Guterres: o nome indissociável da obra social.


Regresso a António Guterres porque a entrevista que concedeu esta quarta-feira à RTP3 revelou aquilo que, há muito, penso dele. A conversa centrou-se, na maior parte do tempo, no tema dos refugiados e naquilo que foi o seu trabalho enquanto Alto Comissário das Nações Unidas para os refugiados. Foi um testemunho ímpar aquele que Guterres ontem deixou aos portugueses e ao mundo. Lembrou que «a maior crise que estamos a enfrentar é a situação da Síria» colocando na segurança a «questão central» quando falamos de terrorismo global. Guterres diz-nos também aquilo que, há muito já sabemos, mas que precisamos repetir incessantemente: que «o mundo mudou, tornou-se muito mais violento, muito mais perigoso». Os refugiados «são as pessoas mais vulneráveis, mais desprotegidas», alertou, deixando a quem o ouvia um sentimento de alma vazia, de impotência gigantesca, o mesmo que me atinge diariamente sempre que abro o email e me deparo com imagens chocantes. Vidas à procura de um futuro melhor. Sonhos que valem a pena o risco da morte. Gente, de carne e osso, que foge de uma guerra que não é a sua. O antigo primeiro-ministro relatou-nos aquilo que também eu jamais consigo imaginar. «Nunca pensei que as pessoas pudessem suportar níveis tão elevados de sofrimento», disse. E quando lhe pediram um exemplo que o tivesse marcado nesta última década dedicada aos refugiados, Guterres descreveu, horrorizado ainda, e horrorizando o público, o caso de uma mulher, violada por 17 homens, que lhe matam o filho à sua frente, e cujo o marido morre, vítima de um ataque de coração, quando lhe contam o que acabara de acontecer. Dá para imaginar? Jamais. Sobre o futuro, Guterres deixa-nos uma janela de esperança, dizendo que o problema do terrorismo na Europa «requer um grande investimento que muitas vezes não existiu». «Devemos saber construir uma Europa multicultural, multiétnica, multirreligiosa», apelou, lembrando, e bem que «se a Alemanha tivesse fechado as fronteiras teríamos tido uma calamidade».

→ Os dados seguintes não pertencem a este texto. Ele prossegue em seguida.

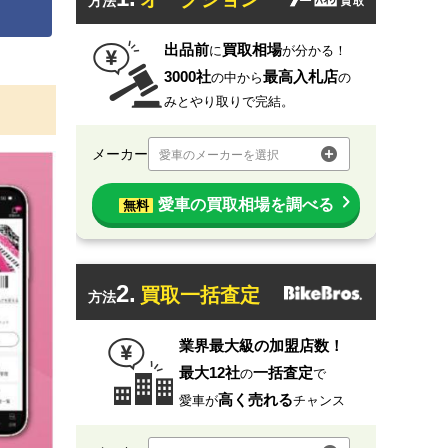
方法
出品前
買取相場
に
が分かる！
3000社
最高入札店
の中から
の
みとやり取りで完結。
メーカー
愛車のメーカーを選択
愛車の買取相場を調べる
無料
2.
買取一括査定
方法
業界最大級の加盟店数！
最大12社
一括査定
の
で
高く売れる
愛車が
チャンス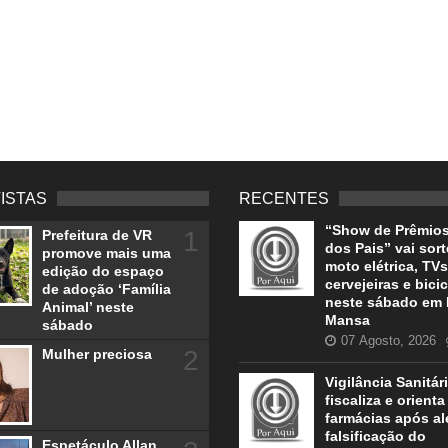
VISTAS
RECENTES
“Show de Prêmios
1
Prefeitura de VR
dos Pais” vai sort
promove mais uma
moto elétrica, TVs
edição do espaço
cervejeiras e bicic
de adoção ‘Família
neste sábado em 
Animal’ neste
Mansa
sábado
07 Agosto, 2026
2
Mulher preciosa
Vigilância Sanitár
fiscaliza e orienta
farmácias após al
falsificação do
Espetáculo Allan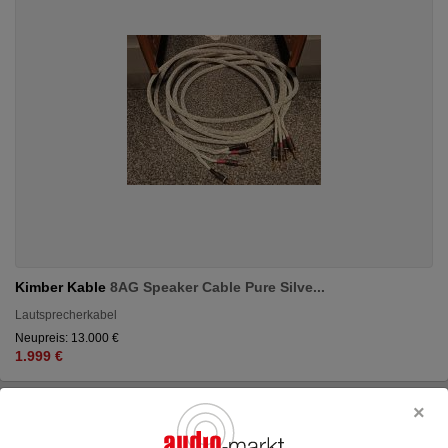
Kimber Kable
8AG Speaker Cable Pure Silve...
Lautsprecherkabel
Neupreis: 13.000 €
1.999 €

Relativamente à política nacional, foi simples, direto e muito claro. Reconheceu que tem «uma dívida, sobretudo com o PS» e que desiludiu «os que pensavam que devia ser candidato» a Belém. «Ser presidente não corresponde à minha maneira de estar no mundo», afirmou, mostrando uma vez mais a fibra que o caracteriza, o Humanismo que, a meu ver, o define, mais do que qualquer outra personagem política do seu tempo. Por fim, e uma hora depois de uma conversa desnudada (mais pelo entrevistado do que pelo jornalista), e que mostrou que Guterres é um grande Humanista e um péssimo gestor político (o seu legado nacional provou, a seu tempo, que não foi talhado para tal), não teve a menor dificuldade em afirmar que «as elites portuguesas não estão ao nível do povo que temos». E é que não estão mesmo, e duvido que algum dia estejam... Jamais saberemos se daria um bom Presidente, como aqui já o referimos, mas que seria um candidato de peso e qualidade, disso não temos a menor dúvida. Seja qual for o seu futuro, não duvido que passará pela obra social, uma marca indissociável do nome Guterres.